Lewis was a firm believer in the romantic organ in the classical tradition: a personal synthesis of modern German and French tonalities within an English framework. Lewis's organs achieve a grandeur of effect that not all can admire but which possesses a musica integrity of its own.
His organs are known for their powerful bell-like choruses, delicious flutes, prompt Pedal basses and crisp, bright low-pressure reeds. Lewis's view of fluework balance was exactly that familiar in France and Germany: basses were kept modest in power but clear in tone. In his organs the flue-work (Diapason chorus) always dominated the reeds, in classic German/English tradition, while the Trumpets added colour to the ensemble, giving a free, splashy sound, but avoiding the devasting power characteristic of Cavaillé-Coll.
This organ proves a textbook exposition of those characteristics.

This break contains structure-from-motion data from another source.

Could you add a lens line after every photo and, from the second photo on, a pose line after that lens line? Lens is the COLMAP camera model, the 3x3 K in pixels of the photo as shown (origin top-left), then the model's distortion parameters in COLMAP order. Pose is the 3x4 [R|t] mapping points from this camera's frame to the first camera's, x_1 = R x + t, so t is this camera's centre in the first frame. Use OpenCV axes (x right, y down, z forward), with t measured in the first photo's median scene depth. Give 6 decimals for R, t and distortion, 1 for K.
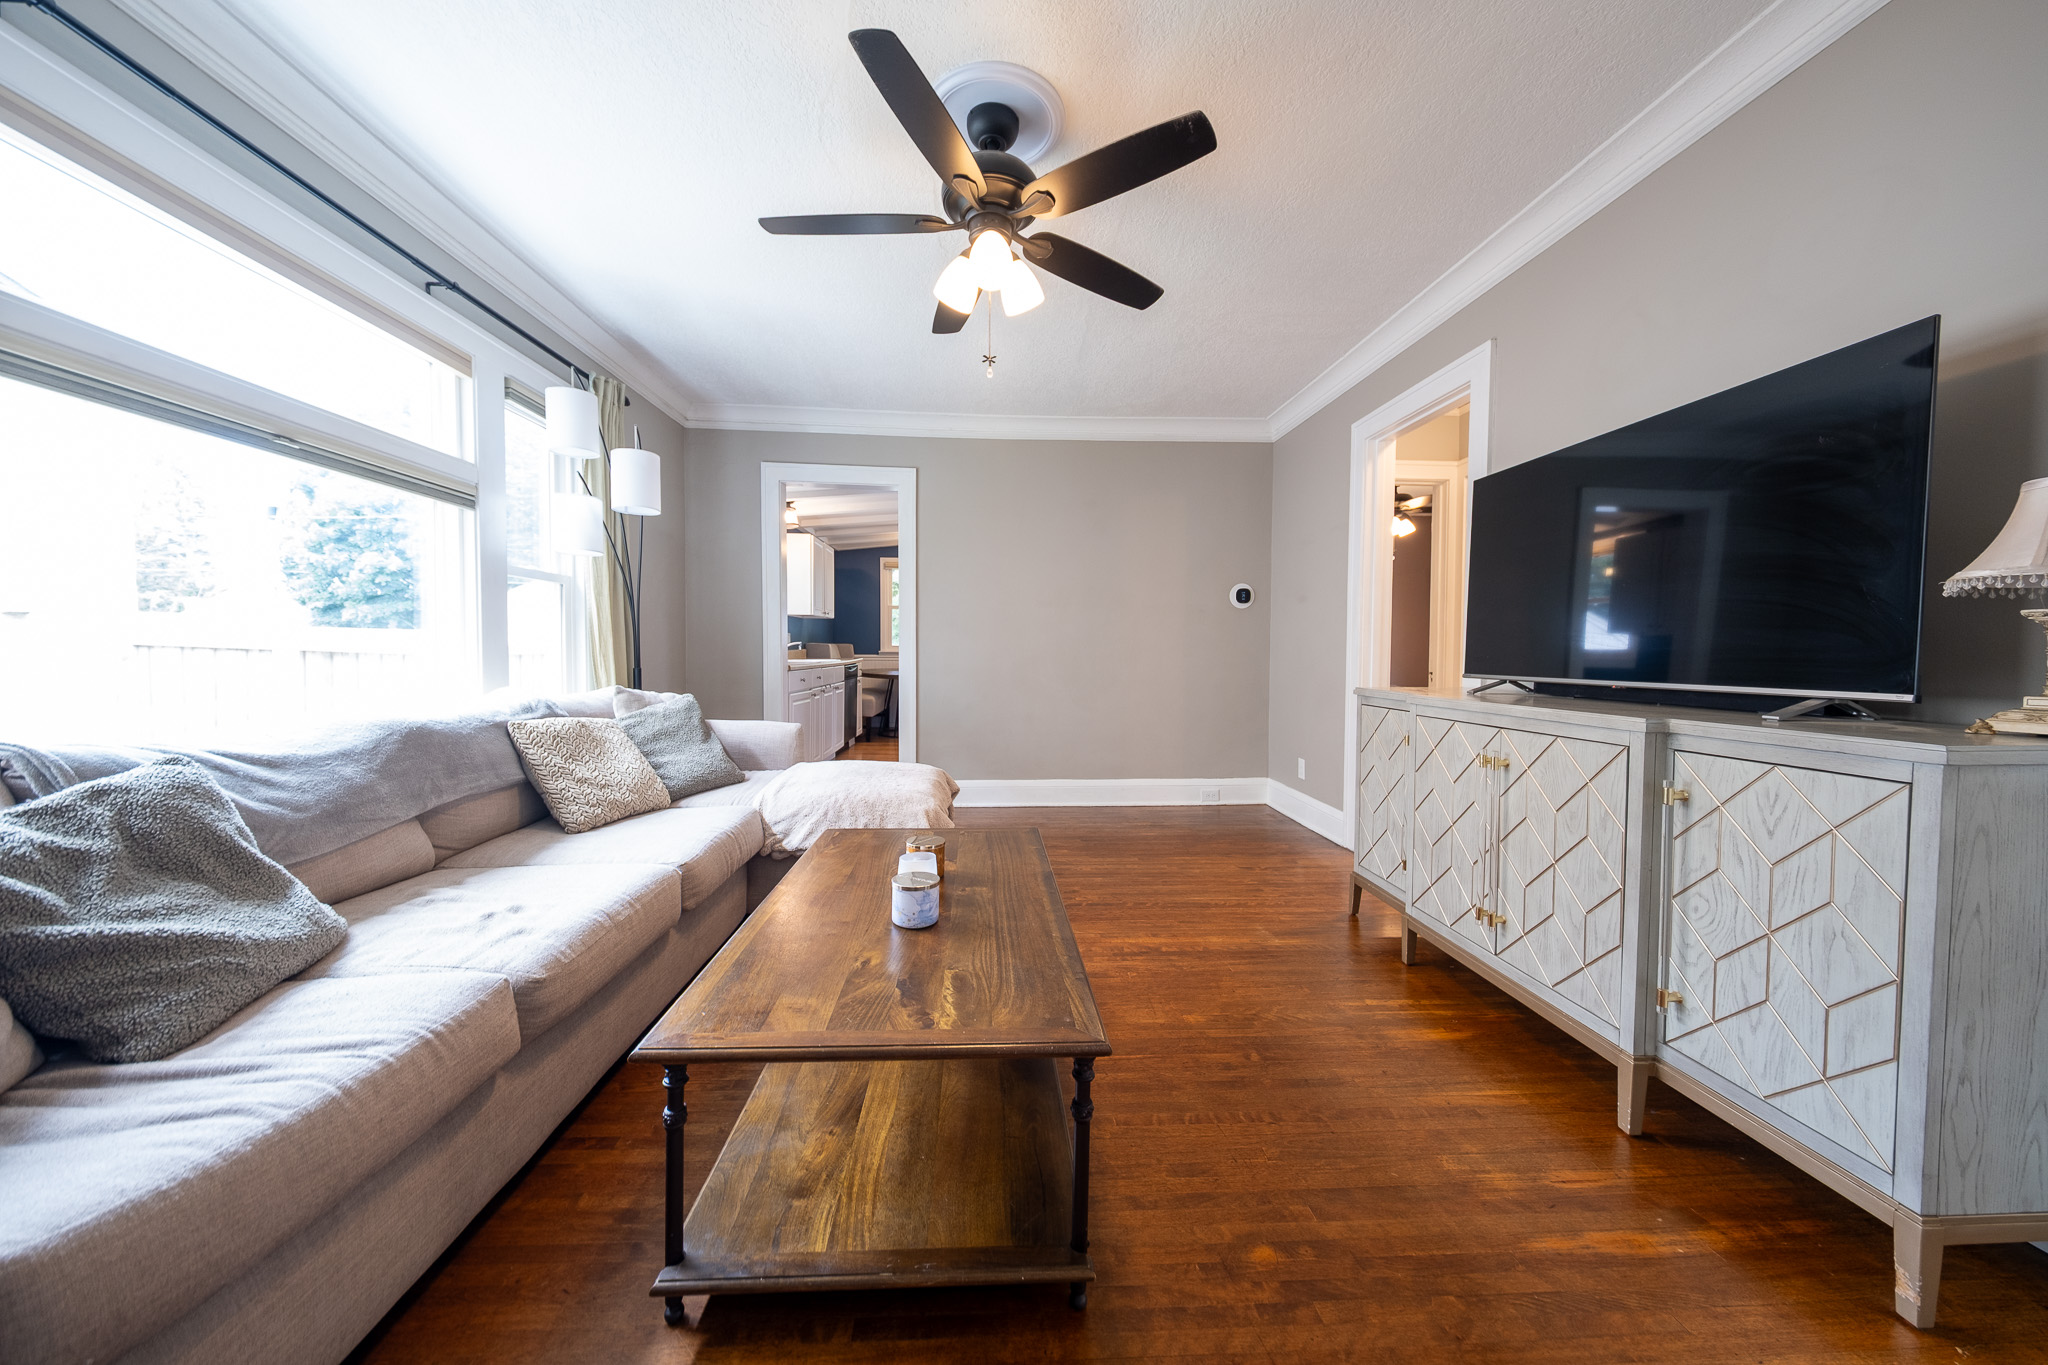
lens RADIAL K [[691.8, 0, 1020.5], [0, 691.8, 679.2], [0, 0, 1]] dist [-0.002620, -0.000115]
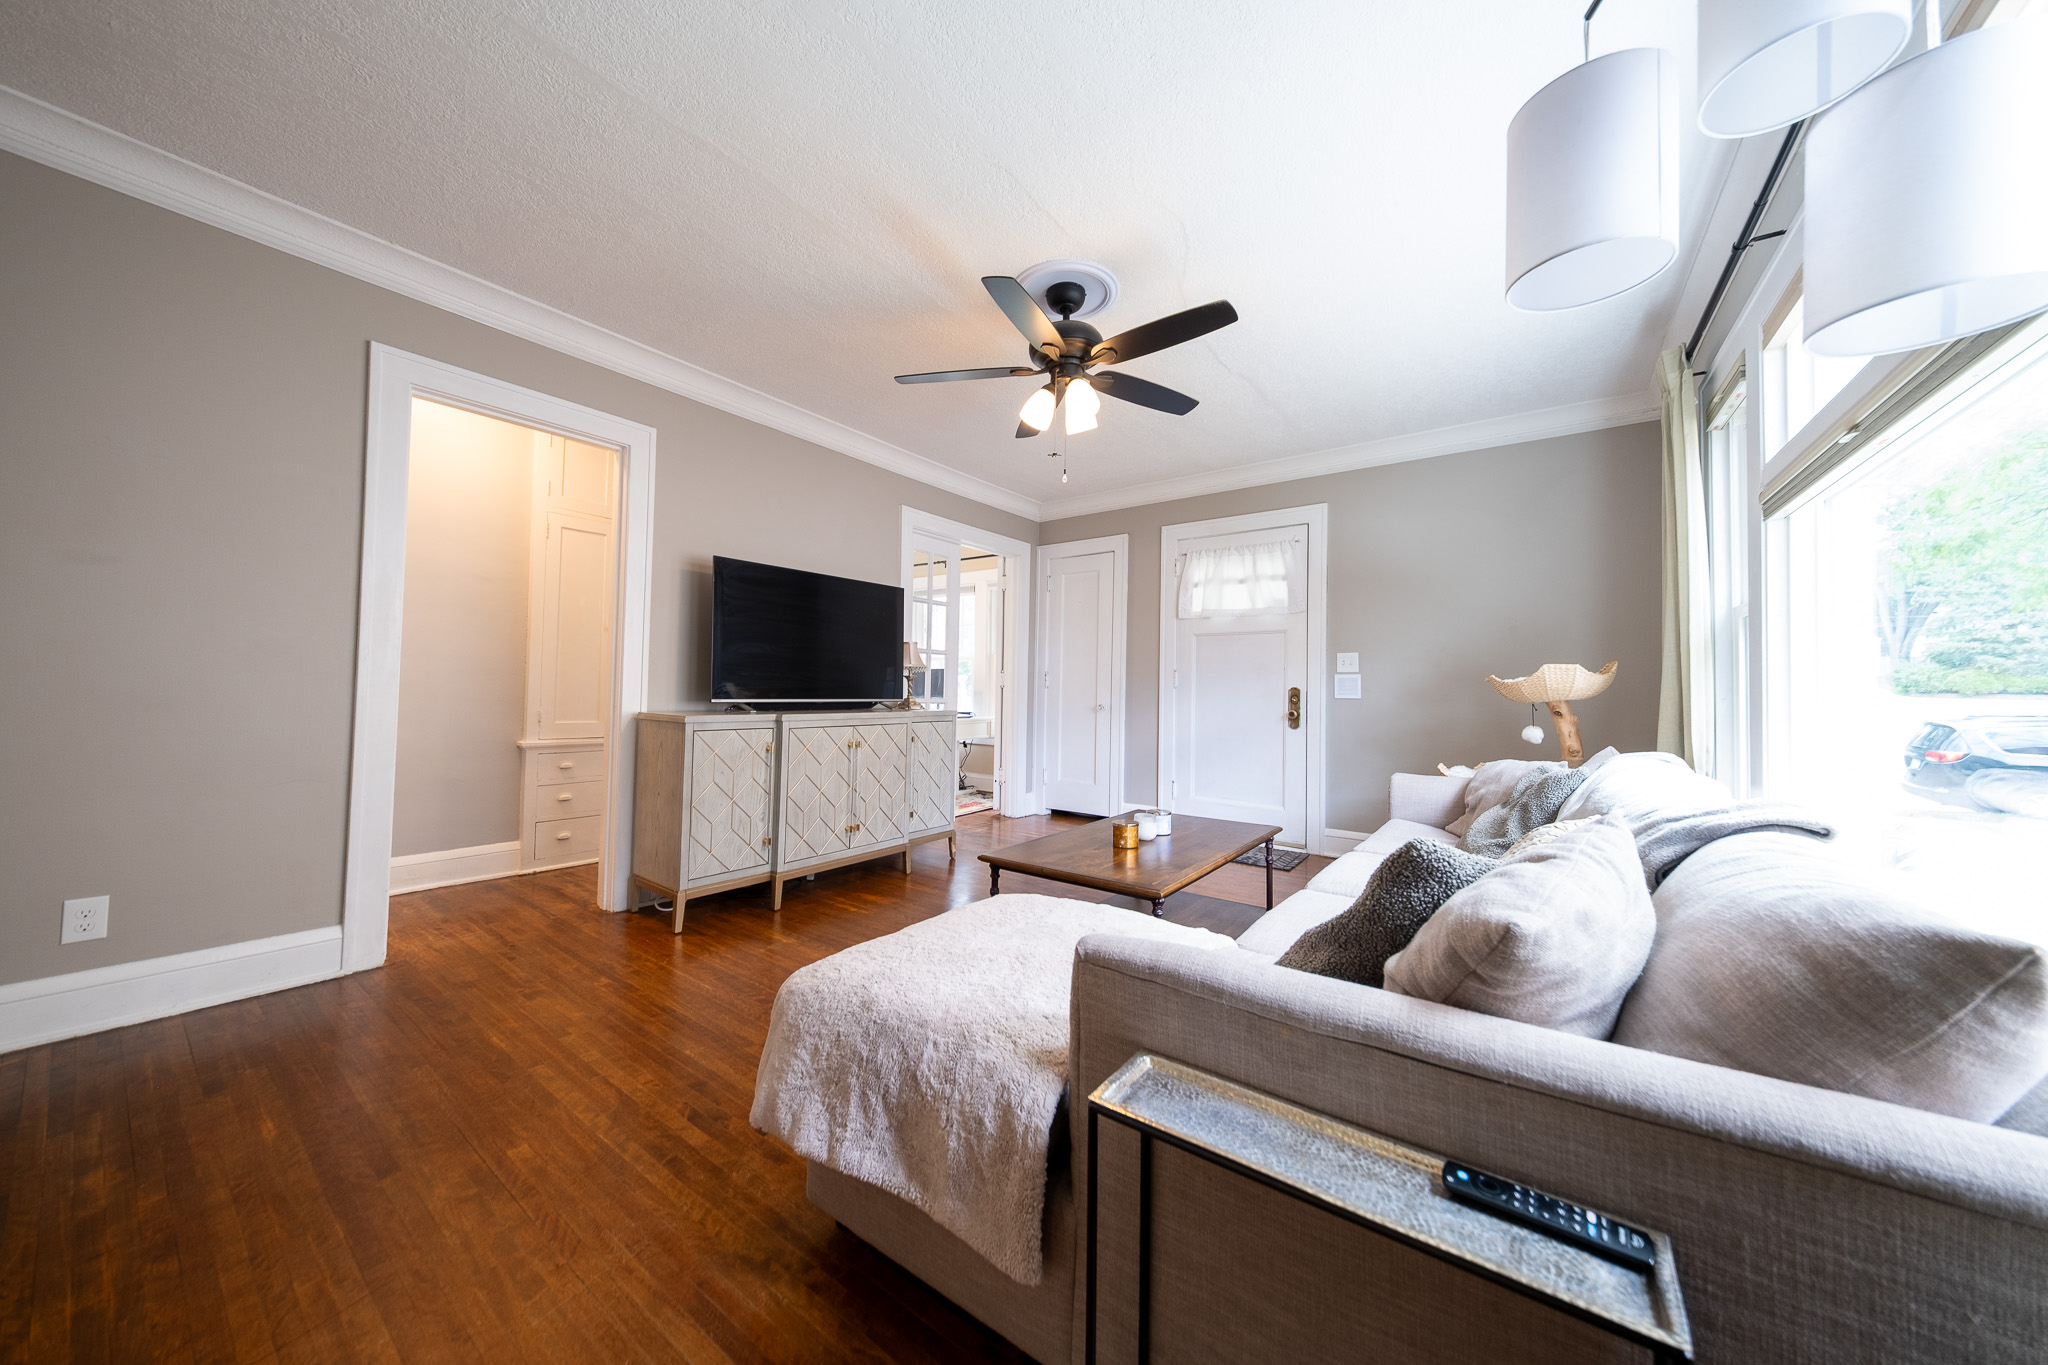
lens RADIAL K [[687.1, 0, 1024.1], [0, 687.1, 676.7], [0, 0, 1]] dist [0.010181, -0.004264]
pose [[-0.778897, -0.006742, 0.627116, -0.835958], [0.001666, 0.999916, 0.012819, -0.085761], [-0.627150, 0.011030, -0.778821, 2.148429]]
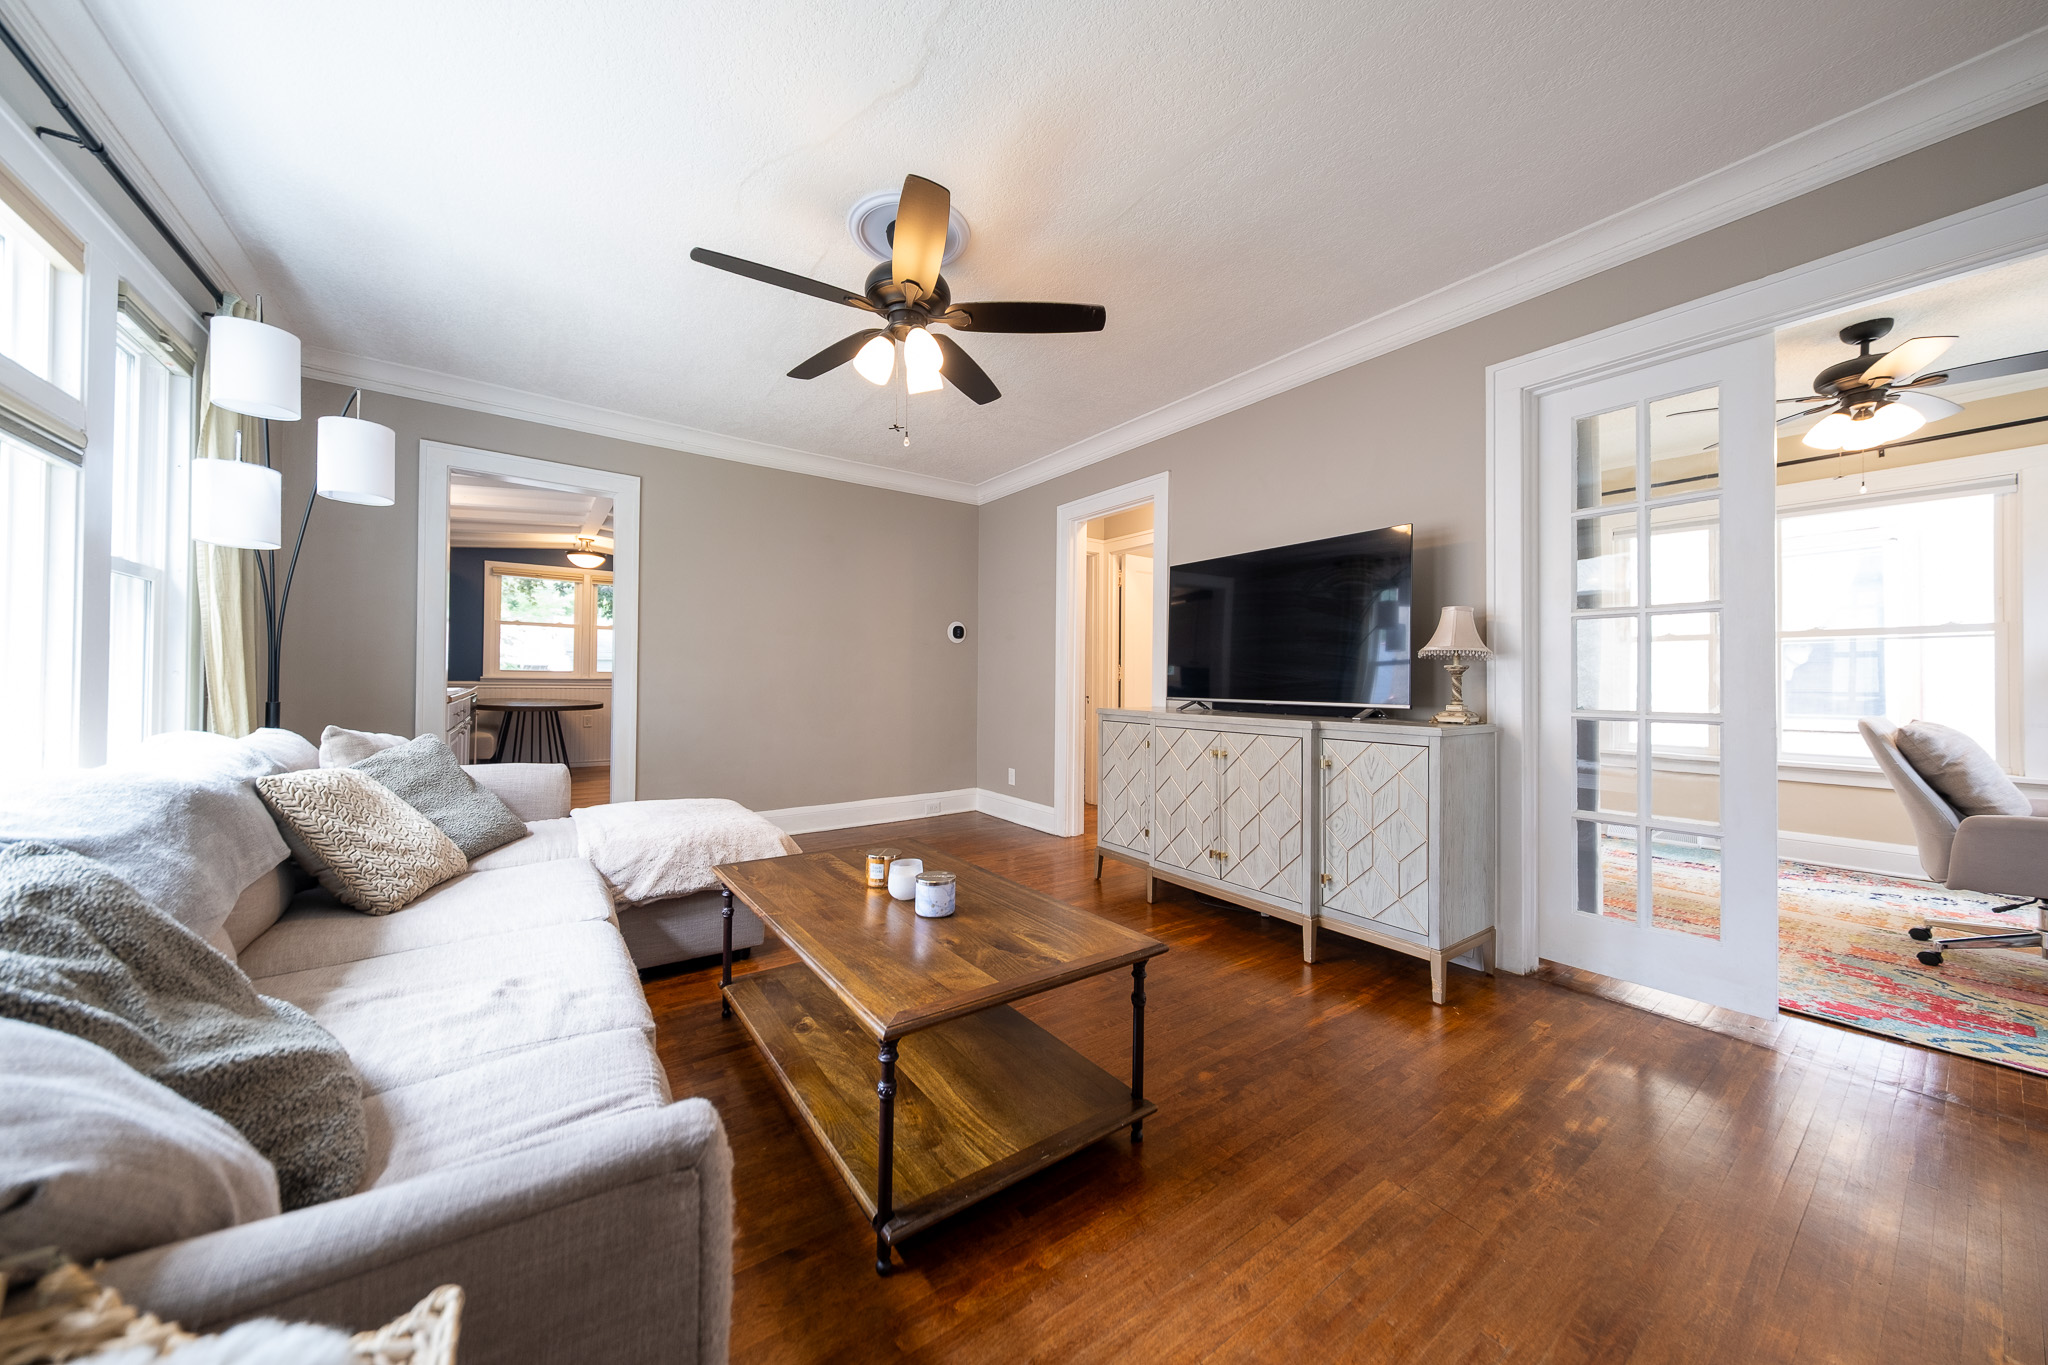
lens RADIAL K [[687.1, 0, 1024.1], [0, 687.1, 676.7], [0, 0, 1]] dist [0.010181, -0.004264]
pose [[0.838474, 0.004872, 0.544919, -0.521170], [0.017132, 0.999230, -0.035294, -0.006475], [-0.544672, 0.038928, 0.837746, -0.066098]]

The instrument possesses a good variety of beautiful quiet stops including some notable families of flutes. The flutes are varied to a degree – more so than one would found in a Father Willis; the Claribel sounds mellow like a Solo-stop, while the Choir 4ft Traverso has a luscious richness and a Cavaillé-Coll-like crescendo in the treble. The string voicing is assured and as varied in character, especially in a dialog between Choir and Swell division. The Geigen Principal has a marvellous telling voice quality, against the exceedingly vibrant Open Diapason on the Great. The reeds add controlled and nicely balanced fire, in both Great and Swell, whose major choruses are underpinned by two substantial Pedal 16ft flues. If the Oboe displays its own fascinating French character, the Clarionet and the Willis's Orchestral Oboe on the Choir provide a good versatility.
But ultimately it is the effect of full organ that evokes the greatest admiration. Though the effectiveness of the contribution from the Swell must not be underestimated, the big sound comes from the Great. The bell-like grandeur and the harmonic brilliance is a sound of astonishing magnificence.